# [Required action]
Decide whether each statement agrees with the passage on Tennessee's HOA and historic preservation rules. Answer yes or no for each, and quote the words of the passage that decide it.
1. Palette rules set by local preservation commissions take precedence over HOA CC&Rs.
2. Under the Horizontal Property Act, an association may enforce fines with no prior notice to the homeowner.
3. A homeowner inside both a Franklin Historic district and a modern POA needs to meet only the historic district's requirements.

Layered on top of the modern HOA grid is Tennessee's heritage preservation system. Franklin's downtown historic district, Memphis Cooper-Young, Knoxville's Fourth and Gill, and Chattanooga's Fort Wood all sit under local preservation commissions with palette rules that pre-date and override HOA CC&Rs. The two systems sometimes conflict. A homeowner inside a Franklin Historic district who is also inside a modern POA must satisfy both. If you are new to HOA mechanics, start with our HOA exterior paint color rules guide and our HOA-approved exterior colors 2026 national roundup.

Tennessee Code Title 66, Chapter 27: The Horizontal Property Act

Tennessee's primary HOA-governing statute is Tennessee Code Annotated Title 66, Chapter 27, the Horizontal Property Act. It defines how an association may adopt, publish, and enforce architectural restrictions including exterior color, requires that recorded covenants be applied reasonably and consistently, and sets baseline notice-and-cure requirements before fines or liens can be enforced. You can read the full statute at publications.tnsosfiles.com - Tennessee Code Title 66.

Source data
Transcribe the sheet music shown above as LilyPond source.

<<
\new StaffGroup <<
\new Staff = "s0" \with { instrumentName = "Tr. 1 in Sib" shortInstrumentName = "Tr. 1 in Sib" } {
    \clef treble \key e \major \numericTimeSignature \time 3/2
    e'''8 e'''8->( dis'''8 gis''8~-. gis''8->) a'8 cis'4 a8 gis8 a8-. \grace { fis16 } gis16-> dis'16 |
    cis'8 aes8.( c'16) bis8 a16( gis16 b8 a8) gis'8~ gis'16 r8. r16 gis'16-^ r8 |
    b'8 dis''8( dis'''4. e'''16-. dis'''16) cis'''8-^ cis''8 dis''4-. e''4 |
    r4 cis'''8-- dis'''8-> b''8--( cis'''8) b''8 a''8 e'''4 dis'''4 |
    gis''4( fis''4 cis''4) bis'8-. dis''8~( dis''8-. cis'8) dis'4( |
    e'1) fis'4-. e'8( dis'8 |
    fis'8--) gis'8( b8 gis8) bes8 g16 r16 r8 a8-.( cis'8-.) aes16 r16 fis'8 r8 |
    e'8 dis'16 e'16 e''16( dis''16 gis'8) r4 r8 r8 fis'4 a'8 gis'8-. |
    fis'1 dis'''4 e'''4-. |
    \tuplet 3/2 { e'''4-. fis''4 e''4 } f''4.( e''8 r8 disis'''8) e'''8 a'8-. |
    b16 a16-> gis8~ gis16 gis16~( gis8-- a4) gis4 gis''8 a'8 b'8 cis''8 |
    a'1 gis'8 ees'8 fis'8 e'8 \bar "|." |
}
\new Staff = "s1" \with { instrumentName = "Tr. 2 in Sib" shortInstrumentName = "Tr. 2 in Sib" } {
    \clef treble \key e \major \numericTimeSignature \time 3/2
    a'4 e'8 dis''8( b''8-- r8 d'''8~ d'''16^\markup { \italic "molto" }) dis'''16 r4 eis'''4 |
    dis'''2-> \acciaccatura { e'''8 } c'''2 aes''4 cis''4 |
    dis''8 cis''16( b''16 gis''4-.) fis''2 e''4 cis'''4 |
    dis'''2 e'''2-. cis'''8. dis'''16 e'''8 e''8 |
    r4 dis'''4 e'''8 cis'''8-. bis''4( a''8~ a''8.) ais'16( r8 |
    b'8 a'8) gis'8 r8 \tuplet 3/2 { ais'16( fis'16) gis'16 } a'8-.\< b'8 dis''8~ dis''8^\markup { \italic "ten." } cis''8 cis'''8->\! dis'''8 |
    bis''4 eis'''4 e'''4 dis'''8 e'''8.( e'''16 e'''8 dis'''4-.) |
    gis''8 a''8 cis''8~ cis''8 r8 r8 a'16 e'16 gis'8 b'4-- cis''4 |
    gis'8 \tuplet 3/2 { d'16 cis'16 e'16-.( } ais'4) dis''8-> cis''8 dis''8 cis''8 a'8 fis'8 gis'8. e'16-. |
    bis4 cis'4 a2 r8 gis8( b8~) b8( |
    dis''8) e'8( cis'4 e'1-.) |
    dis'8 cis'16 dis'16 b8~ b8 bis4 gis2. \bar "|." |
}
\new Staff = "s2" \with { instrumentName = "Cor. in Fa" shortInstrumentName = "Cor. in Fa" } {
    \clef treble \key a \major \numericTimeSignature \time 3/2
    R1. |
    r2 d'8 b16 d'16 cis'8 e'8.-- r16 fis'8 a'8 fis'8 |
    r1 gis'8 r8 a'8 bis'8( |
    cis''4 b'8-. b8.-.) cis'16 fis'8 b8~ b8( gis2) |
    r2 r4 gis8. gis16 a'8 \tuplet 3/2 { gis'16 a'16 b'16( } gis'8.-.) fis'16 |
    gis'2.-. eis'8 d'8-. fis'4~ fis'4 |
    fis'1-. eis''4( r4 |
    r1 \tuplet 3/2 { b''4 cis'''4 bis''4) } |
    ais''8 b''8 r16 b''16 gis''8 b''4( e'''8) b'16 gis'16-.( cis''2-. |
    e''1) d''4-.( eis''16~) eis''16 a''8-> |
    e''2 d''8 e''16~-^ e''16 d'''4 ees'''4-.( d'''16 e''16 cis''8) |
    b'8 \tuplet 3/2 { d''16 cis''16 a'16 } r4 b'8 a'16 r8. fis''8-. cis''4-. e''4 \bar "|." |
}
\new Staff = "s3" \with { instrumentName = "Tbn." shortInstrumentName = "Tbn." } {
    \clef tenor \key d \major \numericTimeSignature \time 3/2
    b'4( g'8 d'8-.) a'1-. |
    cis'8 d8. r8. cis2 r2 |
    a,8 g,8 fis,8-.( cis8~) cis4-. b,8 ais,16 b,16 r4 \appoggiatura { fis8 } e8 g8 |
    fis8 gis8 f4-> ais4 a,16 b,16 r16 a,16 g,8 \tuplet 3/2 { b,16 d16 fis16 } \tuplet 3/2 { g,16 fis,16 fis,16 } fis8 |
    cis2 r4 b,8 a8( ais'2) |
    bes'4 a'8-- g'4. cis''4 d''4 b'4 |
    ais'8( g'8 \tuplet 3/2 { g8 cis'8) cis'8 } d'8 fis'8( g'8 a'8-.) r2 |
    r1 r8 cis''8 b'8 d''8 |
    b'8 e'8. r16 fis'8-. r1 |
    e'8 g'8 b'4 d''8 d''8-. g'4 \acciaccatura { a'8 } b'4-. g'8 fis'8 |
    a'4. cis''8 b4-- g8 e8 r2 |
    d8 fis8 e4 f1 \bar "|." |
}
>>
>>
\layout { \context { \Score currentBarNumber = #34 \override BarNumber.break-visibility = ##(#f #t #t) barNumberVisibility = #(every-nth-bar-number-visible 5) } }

# [Solution]
1. Yes: "with palette rules that pre-date and override HOA CC&Rs"
2. No: "sets baseline notice-and-cure requirements before fines or liens can be enforced"
3. No: "must satisfy both"